An Issue That Could Define Alternatives to Obamacare
A line buried in a Heritage Foundation policy paper issued just before the November elections hinted at a major fissure point in discussions surrounding a conservative alternative to Obamacare. The distinctions it raised could shape the form of any health-care alternatives the Republican-led Congress considers next year.
The policy brief, outlining the principles for any conservative health-care alternative, included the following lines:
Replacing the current tax treatment of health benefits with a new design for health care tax relief that is both revenue and budget neutral (based on pre-PPACA levels) is the first step in transforming the American health system into one that is more patient-centered, market-based, and value-focused.
The words in parentheses pack the most punch, for they lay down a clear marker regarding budgetary baselines—which define the parameters of many policy debates in Washington.
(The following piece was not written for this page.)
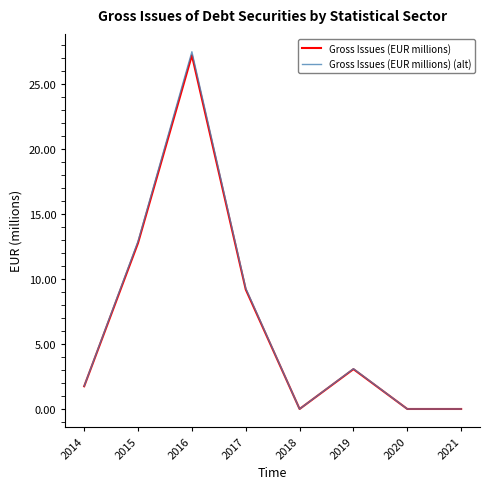

Where is the first local maximum for Gross Issues (EUR millions)?

2016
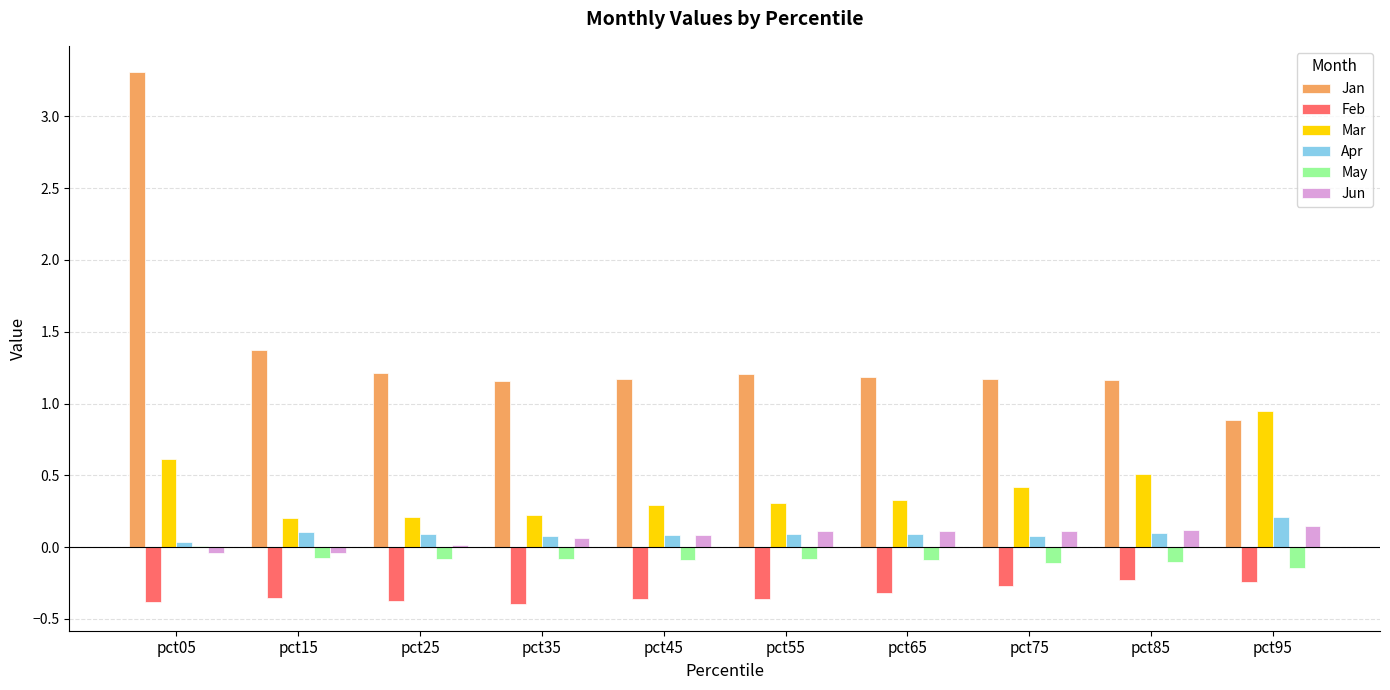

Which series has the largest total across all categories?

Jan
Consider a hypothetical alternative to Obamacare that repeals the law entirely, including its more than $1 trillion in tax increases, but then imposes new limits on the tax break for employer-provided health coverage—raising, say, $400 billion in revenue—to finance coverage expansions. Does that alternative cut taxes by $600 billion (the $1 trillion in repealed taxes, offset by the $400 billion in new revenue), or raise taxes by $400 billion, because repeal of the law should be seen as a given?
Polling data conducted for America Next earlier this year suggests that Americans believe the latter. A majority of voters (55%)—and sizable majorities of conservative voters—believe that “any replacement of Obamacare must repeal all of the Obamacare taxes and not just replace them with other taxes.”
Economists and policy experts on both the left and the right agree on the need to reform the tax treatment of health insurance. But there is less agreement on the means. For instance, in one of his now-infamous videos, MIT economist and Obamacare consultant Jonathan Gruber explained how provisions in Obamacare—sold as a tax on insurance companies—ultimately would raise tax burdens on the middle class. Some on the right have proposed that Congress accelerate this tax increase by amending the law next year. Other alternatives to the Affordable Care Act would repeal and replace the law’s tax increases, while still other alternatives (including the plan put forward by America Next) would repeal all of the law’s tax increases, and reform the tax code, without raising additional revenue in its stead.
To the casual observer, these baseline distinctions may seem arcane—but in Washington, they can pack a wallop. Expect the issues referenced in the Heritage brief to resurface whenever the new House and Senate consider health-care alternatives.